Fourth Bishop of Milwaukee, diocesan 1889-1891
A History of the Diocese of Milwaukee, by Harold Ezra Wagner
Diocese of Milwaukee, 1947.
Cyrus Frederick Knight was born in Boston, March 28, 1831 and pursued his education at Burlington and Harvard colleges, and his theological course at the General Theological Seminary, where he was graduated with the class of 1854. He received deacon's orders in Trinity Church, New York, July 2, 1854 from Bishop Wainwright. He was priested by Bishop Alonzo Potter in St. Luke's Church, Germantown, Pa., May 18, 1856.
During his diaconate he was assistant at St. Luke's, Germantown. After his advancement to priest's orders he spent some time in travel abroad, and then assumed the rectorship of St. Mark's, in his native Boston, where he stayed ten years. Called to the Church of the Incarnation (subsequently known as St. James) in Hartford, Conn., he continued in charge of that parish until 1877, when he became rector of St. James', Lancaster, Pa.

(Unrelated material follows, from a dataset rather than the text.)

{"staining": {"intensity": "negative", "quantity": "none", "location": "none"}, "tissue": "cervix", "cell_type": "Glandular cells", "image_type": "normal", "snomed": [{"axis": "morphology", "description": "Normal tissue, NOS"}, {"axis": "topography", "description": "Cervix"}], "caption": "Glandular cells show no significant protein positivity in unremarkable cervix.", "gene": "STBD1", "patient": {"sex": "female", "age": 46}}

He was a deputy to the General Convention from Massachusetts, Connecticut and Central Pennsylvania during a period of nearly a quarter of a century. He was a member of the standing committee of the diocese of Central Pennsylvania, and twice visited the Triennial Synod of the Church in Canada as a representative of the American Church. He received Doctor of Divinity degrees from Bethany College, Kansas in 1880 and from Racine College in 1890. In 1885 he was made D.C.L. by the University of Bishop's College, Lennoxville, Quebec.
Bishop Knight was the first of Milwaukee's bishops to be consecrated in All Saints Cathedral in Milwaukee, which event took place on March 26, 1889,
His death on June 8, 1891 after only 26 months in the episcopate came as a sudden and unexpected shock to his diocese. He had scarcely had time to become acquainted with his jurisdiction. Bishop Knight was a man of broad learning and culture, with worldly knowledge and tact which he made peculiarly useful to the diocese in readjusting conditions which had been prolific with discord. When he came to Milwaukee he was in vigorous health. His death came as a result of a paralytic stroke preceded by an attack of the grippe. He was 61.
Frederick Cook Morehouse says of him: "He . . . was instrumental in bringing about a gradual loosening of the narrow fractional lines which had once been so tightly drawn."